— BEGIN Given data —

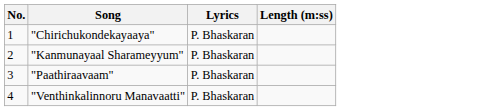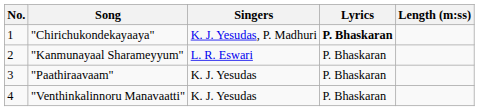+ column: Singers | K. J. Yesudas, P. Madhuri | L. R. Eswari | K. J. Yesudas | K. J. Yesudas
"Chirichukondekayaaya" | Lyrics: normal -> bold
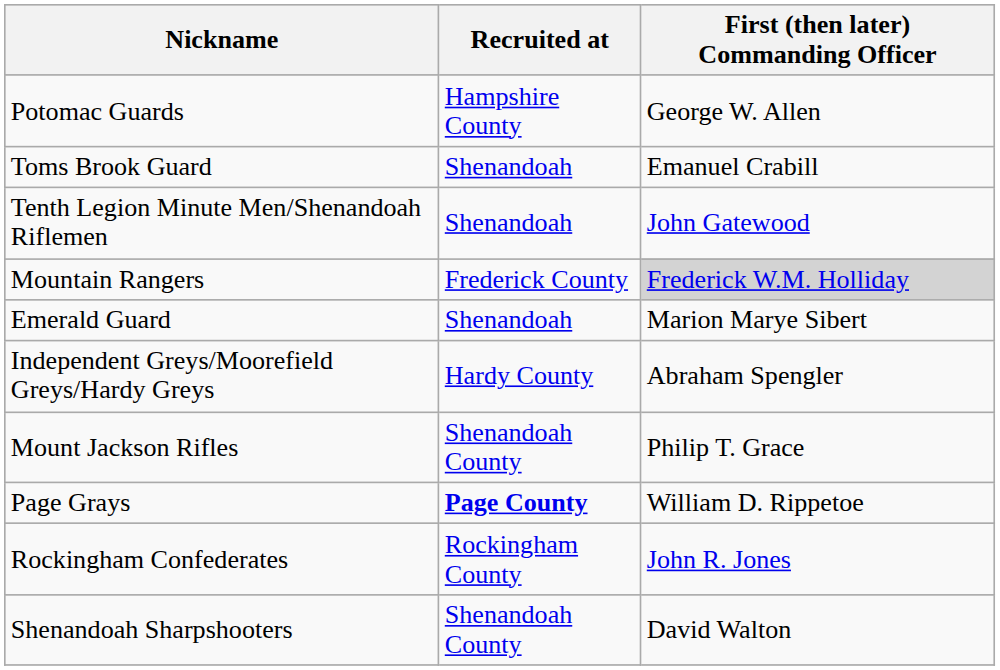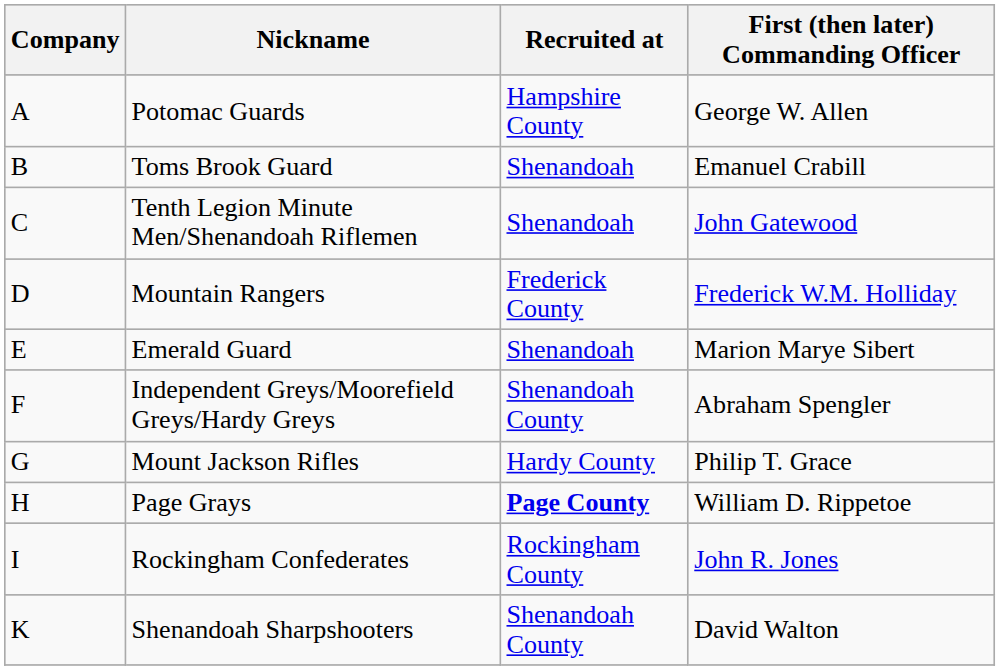+ column: Company | A | B | C | D | E | F | G | H | I | K
Mountain Rangers | First (then later) Commanding Officer: lightgrey background -> no background
Independent Greys/Moorefield Greys/Hardy Greys | Recruited at: Hardy County -> Shenandoah County
Mount Jackson Rifles | Recruited at: Shenandoah County -> Hardy County
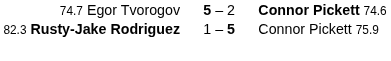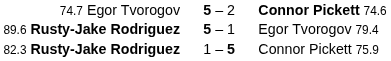+ row: 89.6 Rusty-Jake Rodriguez | 5 – 1 | Egor Tvorogov 79.4
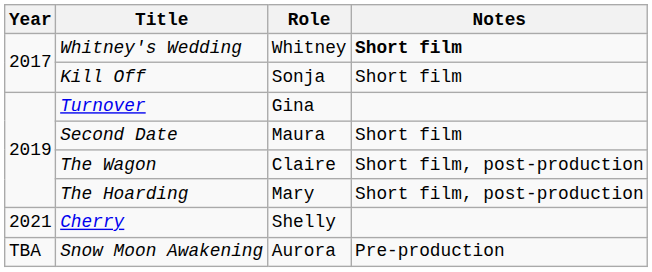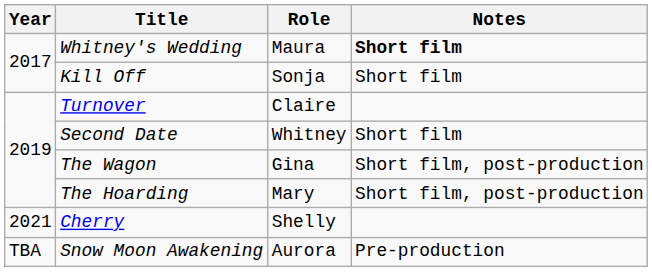Whitney's Wedding | Role: Whitney -> Maura
Turnover | Role: Gina -> Claire
Second Date | Role: Maura -> Whitney
The Wagon | Role: Claire -> Gina
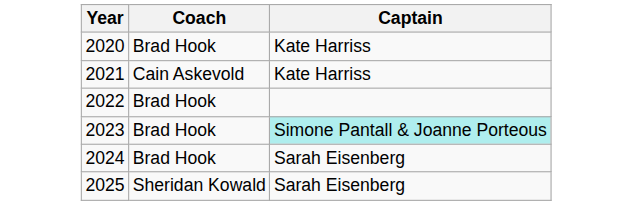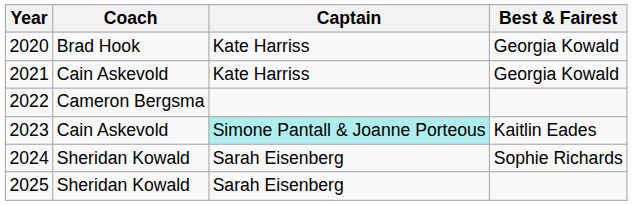+ column: Best & Fairest | Georgia Kowald | Georgia Kowald | Kaitlin Eades | Sophie Richards
2022 | Coach: Brad Hook -> Cameron Bergsma
2023 | Coach: Brad Hook -> Cain Askevold
2024 | Coach: Brad Hook -> Sheridan Kowald
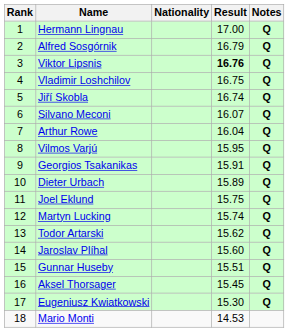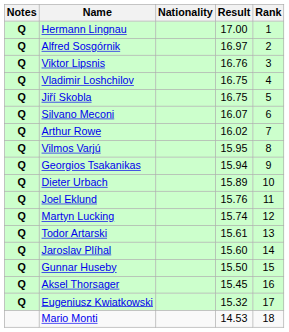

— END Given data —

== Stated exercise ==
Could you copy the entries word for word, from the very first line through the line containing "2023 | Coach: Brad Hook -> Cain Askevold", with both of those lines included? Omit the pictures.

== Result for this task ==
+ column: Singers | K. J. Yesudas, P. Madhuri | L. R. Eswari | K. J. Yesudas | K. J. Yesudas
"Chirichukondekayaaya" | Lyrics: normal -> bold
+ column: Company | A | B | C | D | E | F | G | H | I | K
Mountain Rangers | First (then later) Commanding Officer: lightgrey background -> no background
Independent Greys/Moorefield Greys/Hardy Greys | Recruited at: Hardy County -> Shenandoah County
Mount Jackson Rifles | Recruited at: Shenandoah County -> Hardy County
+ row: 89.6 Rusty-Jake Rodriguez | 5 – 1 | Egor Tvorogov 79.4
Whitney's Wedding | Role: Whitney -> Maura
Turnover | Role: Gina -> Claire
Second Date | Role: Maura -> Whitney
The Wagon | Role: Claire -> Gina
+ column: Best & Fairest | Georgia Kowald | Georgia Kowald | Kaitlin Eades | Sophie Richards
2022 | Coach: Brad Hook -> Cameron Bergsma
2023 | Coach: Brad Hook -> Cain Askevold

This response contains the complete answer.